The man on the vaporetto (nickname beginning with “T”) was one of those gondoliers, and tied up his gondola just opposite Lino’s little boat. One day T was seized with the conviction that Lino’s boat was presenting a clear and present danger to the health and well-being of his gondola. Or potential danger. The fact that both were the nearest to the 90-degree curve of the canal might have fomented this notion. But Lino’s boat was about half the size of his, so I suppose if anyone were to be annoyed by its neighbors, it ought to have been the topetta. In any case, NOTHING HAD EVER HAPPENED.
“So he made a formal complaint,” Lino told me. “One day these papers arrive, I have to go to court. He’s claiming one million lire in damage to his boat. I said ‘I don’t even know what a million lire are.’ (Note: It would have been $618 in today’s money, but back then it was way more than a month’s salary.) My lawyer friend saw me looking glum and I told him about all this, and he said ‘Give me all the papers, I’ll take care of it.'”
So a few days later the court sent a surveyor to measure the combatants (the boats, I mean, not the men). “The surveyor is working away,” Lino went on, “and I was saying to T, ‘They’re just boats made of wood! Don’t you have any bigger problems than this? You’ve got your old mother at home to look after…’ And the surveyor is listening as he’s writing his notes. And he turns to me and says, ‘Don’t worry, it’ll be fine.'”
The case was dismissed, and T had to pay the costs. “Then my lawyer friend said, ‘Now we’re going to go ahead and sue for moral damages.’ And I said ‘No, for the love of God, just let it go.'”
That would be enough to remember, but there’s more in the album. “He had a sister, she was unbelievably beautiful.

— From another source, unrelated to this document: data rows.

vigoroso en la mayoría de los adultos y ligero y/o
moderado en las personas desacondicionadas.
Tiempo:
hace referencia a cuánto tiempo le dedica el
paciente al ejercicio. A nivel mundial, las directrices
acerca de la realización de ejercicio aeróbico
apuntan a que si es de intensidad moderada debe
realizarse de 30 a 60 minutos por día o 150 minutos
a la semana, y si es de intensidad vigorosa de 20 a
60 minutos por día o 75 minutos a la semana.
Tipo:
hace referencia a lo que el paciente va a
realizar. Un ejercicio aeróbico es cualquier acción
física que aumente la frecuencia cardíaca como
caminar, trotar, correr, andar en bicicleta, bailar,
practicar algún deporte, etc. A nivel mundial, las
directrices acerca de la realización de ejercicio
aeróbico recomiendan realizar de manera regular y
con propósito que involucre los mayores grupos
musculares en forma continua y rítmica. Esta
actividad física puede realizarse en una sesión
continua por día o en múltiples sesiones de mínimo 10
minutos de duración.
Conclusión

I had such a crush on her when I was 15, I would just tremble when I saw her. I’d stand beneath her window hoping to get a glimpse of her. I never said a word to her, ever… His father was a gondolier too. A big strong man (‘grande, grosso…’). Finished third in the Regata Storica, or maybe it was fourth, I can’t remember the year. I’ve got some papers about it at home somewhere.”
So everyone lived happily ever after? I guess so, in their Venetian way. Lino went on with his life, and when T retired he took his precious gondola someplace and sawed it up into pieces. “He could have sold it, but he had all the money he needed anyway, he owned houses, he wasn’t married. But no, he just went and cut it all up. That’s a normal person?”